Chapitre 114

Wen Cheng entra aussitôt dans une colère noire. « Tu me prends pour un imbécile ?! » Sur ces mots, il repoussa Wen Qi et s'accroupit dans un coin, continuant de sangloter.

Il a l'air vraiment mal à l'aise.

Wen Qi était lui aussi bouleversé. À ce stade, c'était bel et bien de sa faute. Il avait cru que sa bêtise finirait par lui faire prendre conscience de son erreur et qu'il la réaliserait un soir, mais au contraire, la situation n'avait fait qu'empirer.

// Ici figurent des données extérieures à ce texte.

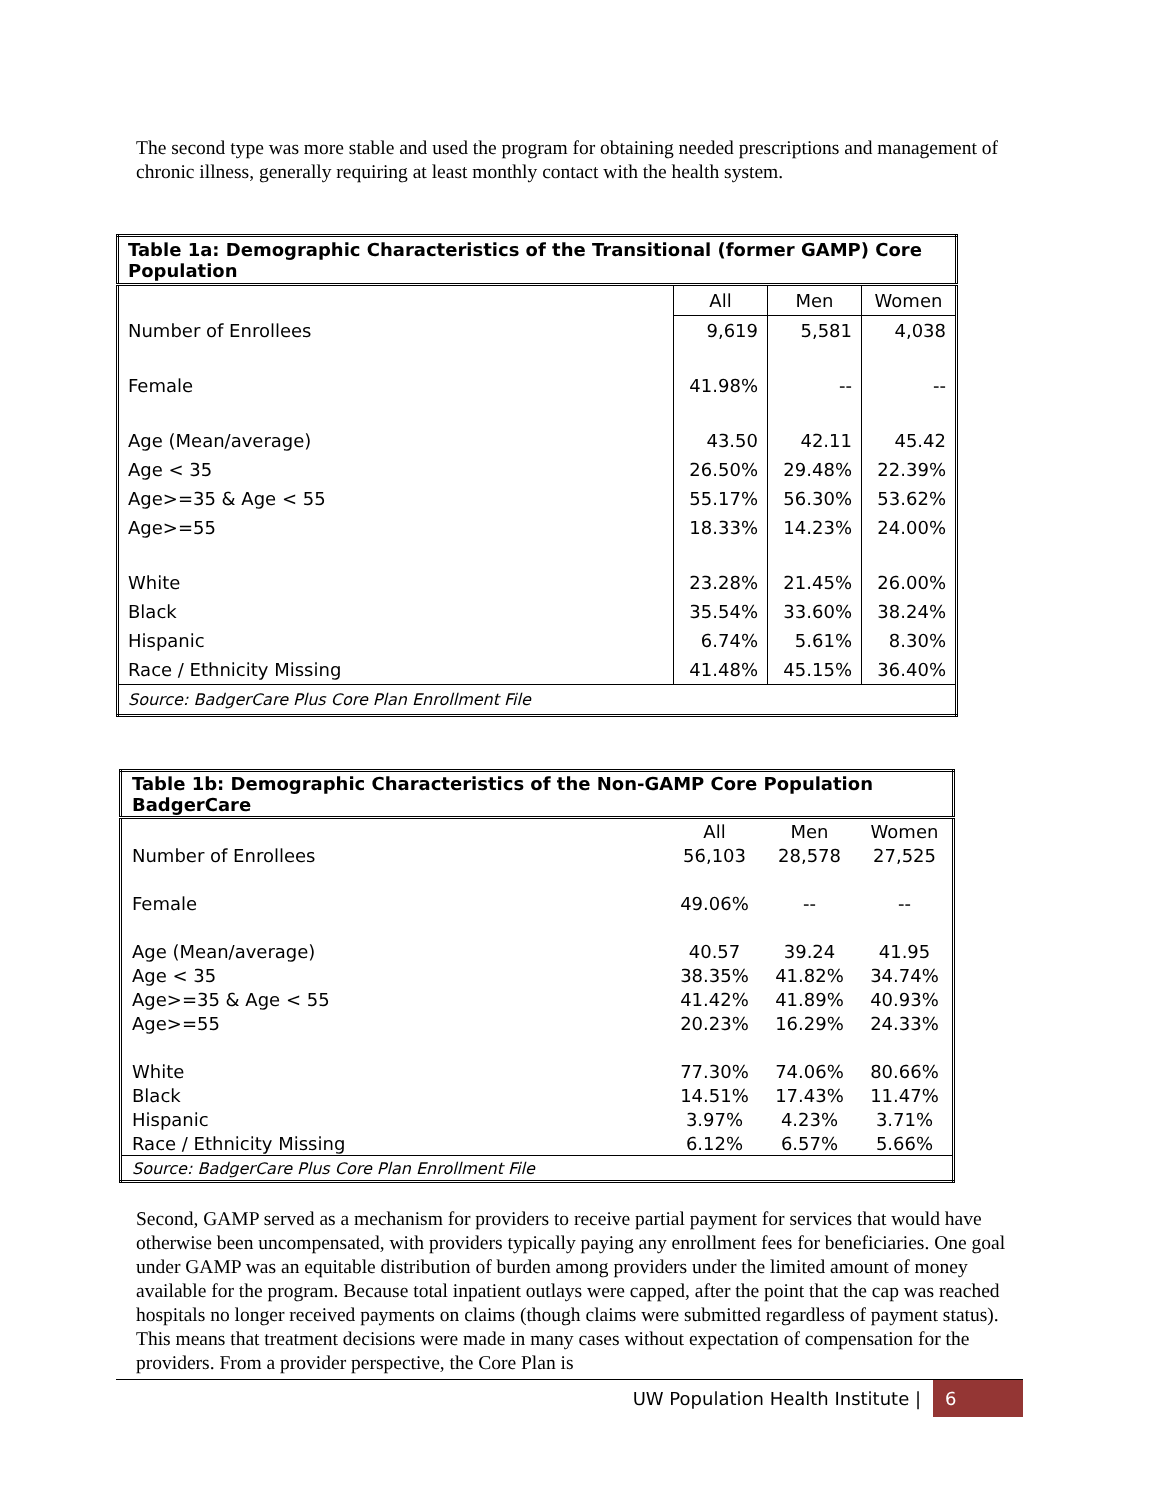The second type was more stable and used the program for obtaining needed prescriptions and management of chronic illness, generally requiring at least monthly contact with the health system.
| Table 1a: Demographic Characteristics of the Transitional (former GAMP) Core Population | | | |
| | All | Men | Women |
| Number of Enrollees | 9,619 | 5,581 | 4,038 |
| Female | 41.98% | -- | -- |
| Age (Mean/average) | 43.50 | 42.11 | 45.42 |
| Age < 35 | 26.50% | 29.48% | 22.39% |
| Age>=35 & Age < 55 | 55.17% | 56.30% | 53.62% |
| Age>=55 | 18.33% | 14.23% | 24.00% |
| White | 23.28% | 21.45% | 26.00% |
| Black | 35.54% | 33.60% | 38.24% |
| Hispanic | 6.74% | 5.61% | 8.30% |
| Race / Ethnicity Missing | 41.48% | 45.15% | 36.40% |
| Source: BadgerCare Plus Core Plan Enrollment File | | | |
| Table 1b: Demographic Characteristics of the Non-GAMP Core Population BadgerCare | | | |
| | All | Men | Women |
| Number of Enrollees | 56,103 | 28,578 | 27,525 |
| Female | 49.06% | -- | -- |
| Age (Mean/average) | 40.57 | 39.24 | 41.95 |
| Age < 35 | 38.35% | 41.82% | 34.74% |
| Age>=35 & Age < 55 | 41.42% | 41.89% | 40.93% |
| Age>=55 | 20.23% | 16.29% | 24.33% |
| White | 77.30% | 74.06% | 80.66% |
| Black | 14.51% | 17.43% | 11.47% |
| Hispanic | 3.97% | 4.23% | 3.71% |
| Race / Ethnicity Missing | 6.12% | 6.57% | 5.66% |
| Source: BadgerCare Plus Core Plan Enrollment File | | | |
Second, GAMP served as a mechanism for providers to receive partial payment for services that would have otherwise been uncompensated, with providers typically paying any enrollment fees for beneficiaries. One goal under GAMP was an equitable distribution of burden among providers under the limited amount of money available for the program. Because total inpatient outlays were capped, after the point that the cap was reached hospitals no longer received payments on claims (though claims were submitted regardless of payment status). This means that treatment decisions were made in many cases without expectation of compensation for the providers. From a provider perspective, the Core Plan is
UW Population Health Institute | 6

S'excuser, le persuader, comment le persuader de prendre vraiment le dessus ?

Wen Qi fronçait rarement les sourcils comme ça.

« Chengcheng, je suis désolée de vous avoir induit en erreur », dit Wen Qi après un moment de silence, mais ces mots ne consolèrent en rien Wen Cheng.

Après avoir bu un peu d'alcool, il était désormais libéré de tous ses soucis et ignora Wen Qi tout au long du trajet.

Finalement, ils retournèrent à la maison qui avait été mise au nom de Wen Cheng. Wen Cheng avait été si heureuse à leur arrivée, mais à présent, elle n'était plus que tristesse.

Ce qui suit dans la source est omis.